_Teks Halaman:_
------------------------------------------------------------

SUAKAONLINE.COM – Lembaga Kajian dan Debat Mahasiswa (LKDM) Ilmu Hukum UIN SGD Bandung menggelar Dialog Seputar Konstitusi (Dialektis) melalui zoom meeting pada Sabtu (8/7/2023). Bertajuk ‘Mengawal Satu Tahun Implementasi UU Tindak Pidana Kekerasan Seksual dan Efektivitas Penerapan SK Dirjen Pendis Kemenag No. 5494 Tahun 2019 dan PMA No. 73 Tahun 2022’ mengungkap kejelasan penanganan korban kekerasan seksual melalui jalur hukum dan di kampus UIN Bandung.
Salah satu pemateri dari Lembaga Bantuan Hukum (LBH) Bandung, Maulida menyampaikan mengenai enam elemen kunci penghapusan kekerasan seksual, di antaranya pencegahan, tindak pidana, sanksi atau pidana, hukum acara khusus, hak korban atau pemulihan, dan pemantauan. Namun, menurut Maulida untuk pencegahan dan hak korban atau pemulihan dalam kasus kekerasan seksual masih dinilai kurang.

------------------------------------------------------------

_Tugas yang Dikerjakan:_
- a) Tuliskan kembali bagian teks halaman dari "SUAKAONLINE.COM – Lembaga" sampai "kampus UIN Bandung." tanpa perubahan apa pun.
- b) Dalam teks halaman, kapan LKDM Ilmu Hukum UIN SGD Bandung mengadakan Dialog Seputar Konstitusi?

------------------------------------------------------------

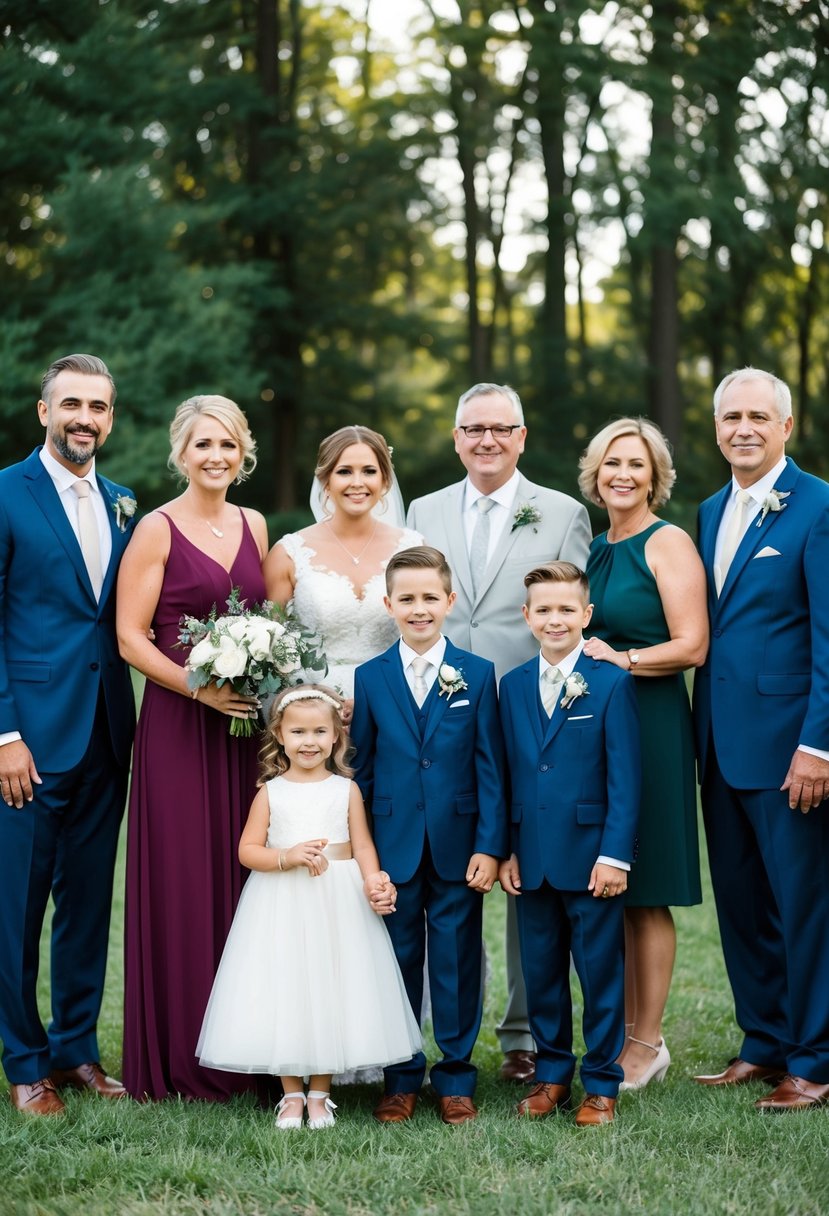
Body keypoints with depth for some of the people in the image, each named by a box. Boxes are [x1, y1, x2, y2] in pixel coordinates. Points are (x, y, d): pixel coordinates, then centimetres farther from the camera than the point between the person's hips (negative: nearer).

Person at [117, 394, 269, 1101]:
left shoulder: (253, 526, 12)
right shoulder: (157, 531, -4)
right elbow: (131, 637, -8)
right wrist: (202, 688, -19)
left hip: (247, 724, 5)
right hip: (177, 724, -5)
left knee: (242, 878, 7)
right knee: (182, 883, -2)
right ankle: (177, 1061, 8)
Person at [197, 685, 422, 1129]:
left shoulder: (346, 790, 4)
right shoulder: (270, 792, 3)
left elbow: (363, 846, 0)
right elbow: (248, 850, 0)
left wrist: (373, 881, -19)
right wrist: (288, 857, -17)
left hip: (338, 907, 0)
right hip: (281, 908, 0)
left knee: (330, 993, 2)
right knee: (282, 995, 1)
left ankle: (320, 1095, 16)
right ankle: (292, 1094, 16)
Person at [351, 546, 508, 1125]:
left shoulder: (477, 674, 0)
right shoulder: (370, 677, 3)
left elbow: (490, 768, -1)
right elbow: (362, 768, 6)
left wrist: (490, 846, -7)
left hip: (458, 847, -1)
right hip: (393, 848, 1)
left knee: (456, 961, 6)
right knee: (398, 960, 8)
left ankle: (455, 1076, 19)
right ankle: (401, 1079, 20)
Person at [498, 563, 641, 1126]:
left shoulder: (611, 683, -5)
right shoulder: (514, 685, 8)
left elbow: (625, 778, -8)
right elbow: (508, 772, 11)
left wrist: (615, 854, -13)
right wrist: (506, 850, 6)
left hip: (592, 858, -4)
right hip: (533, 858, 4)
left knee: (600, 972, 4)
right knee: (541, 971, 12)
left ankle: (601, 1084, 16)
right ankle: (552, 1074, 26)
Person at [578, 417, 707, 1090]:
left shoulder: (669, 543, -5)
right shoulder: (593, 548, 15)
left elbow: (692, 645, -12)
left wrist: (620, 659, -18)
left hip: (650, 724, -7)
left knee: (644, 894, -2)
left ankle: (647, 1041, 6)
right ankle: (620, 1030, 15)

------------------------------------------------------------

_Jawaban Tertulis Anda:_
- a)
SUAKAONLINE.COM – Lembaga Kajian dan Debat Mahasiswa (LKDM) Ilmu Hukum UIN SGD Bandung menggelar Dialog Seputar Konstitusi (Dialektis) melalui zoom meeting pada Sabtu (8/7/2023). Bertajuk ‘Mengawal Satu Tahun Implementasi UU Tindak Pidana Kekerasan Seksual dan Efektivitas Penerapan SK Dirjen Pendis Kemenag No. 5494 Tahun 2019 dan PMA No. 73 Tahun 2022’ mengungkap kejelasan penanganan korban kekerasan seksual melalui jalur hukum dan di kampus UIN Bandung.

- b) Pada Sabtu (8/7/2023).